Probolinggo – Baru dua minggu menjabat sebagai Bupati Probolinggo, dr. Mohammad Haris sudah harus menghadapi “tagihan” dari warganya. Bukan soal administrasi atau birokrasi rumit—tapi soal jalan rusak yang masih menganga di banyak titik wilayah kabupaten.
Dengan gaya santai namun penuh makna, pria yang akrab disapa Gus Haris itu menyambut keluhan tersebut dengan kepala dingin. “Baru dua minggu ngantor, sudah ada tagihan dari masyarakat soal jalan rusak,” ujarnya sambil tersenyum di hadapan jamaah yang hadir dalam acara peringatan Nuzulul Quran yang digelar di Alun-alun Kraksaan, Sabtu (22/3/2025).

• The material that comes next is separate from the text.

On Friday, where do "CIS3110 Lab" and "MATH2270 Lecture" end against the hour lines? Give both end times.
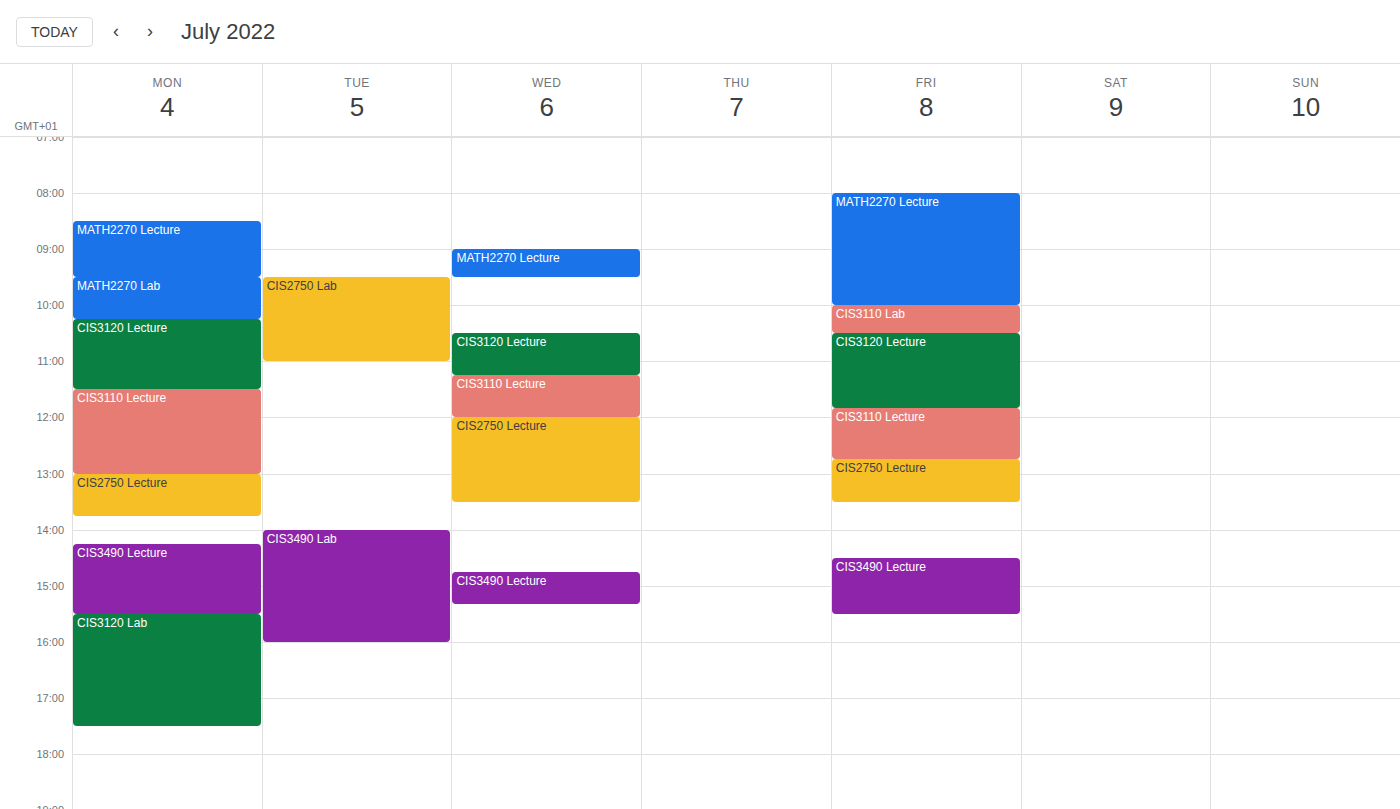
"CIS3110 Lab": 10:30 AM, halfway between the 10 AM and 11 AM lines. "MATH2270 Lecture": 10:00 AM, exactly on the 10 AM line.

Haris tak menampik masalah itu, bahkan mengakui pentingnya infrastruktur jalan dalam menunjang aktivitas masyarakat. Ia berjanji, perbaikan jalan akan menjadi prioritas—meski pelaksanaannya harus bertahap.
“Mohon warga Kabupaten Probolinggo bersabar. InsyaAllah dalam 4 sampai 5 tahun ke depan, jalan-jalan di Probolinggo akan jadi bagus dan mantap,” tegasnya.
Namun, janji itu bukan tanpa tantangan. Gus Haris mewarisi persoalan klasik yang rumit: keterbatasan anggaran. Kondisi keuangan daerah belum cukup fleksibel, sementara pemerintah pusat menerapkan efisiensi dan pembatasan dalam penggunaan dana.
Data dari SK Bupati Probolinggo Nomor 954/118/426.32/2024 menyebutkan, dari total 905,813 km jalan kabupaten, baru 73,58 persen yang masuk kategori mantap. Artinya, lebih dari 240 km jalan masih dalam kondisi kurang layak dan membutuhkan perhatian serius.
Memperbaiki jalan bukan perkara murah. Untuk satu kilometer saja, dibutuhkan anggaran antara Rp 6 hingga 7 miliar. Tahun ini, alokasi dana yang disiapkan Pemkab hanya Rp 63 miliar—anjlok dari Rp 90 miliar pada tahun sebelumnya.
Lebih dari sekadar persoalan teknis, jalan rusak berdampak luas pada kehidupan warga. Akses menuju sekolah menjadi lebih lama, distribusi hasil pertanian terganggu, hingga pelayanan kesehatan bisa terhambat.
Itulah mengapa Haris menekankan bahwa pembangunan harus dilakukan dengan perencanaan matang, terukur, dan berkelanjutan. “Pembangunan ini proses. Kami tidak ingin sekadar tambal sulam. Harus ada arah, ada keberlanjutan,” jelasnya.
Kini, bola ada di dua tangan: pemerintah diminta konsisten dan transparan, sementara masyarakat diminta bersabar dan ikut mengawal. Jika dua hal ini berjalan seimbang, bukan mustahil jalan-jalan Probolinggo bisa benar-benar mantap dalam arti sesungguhnya.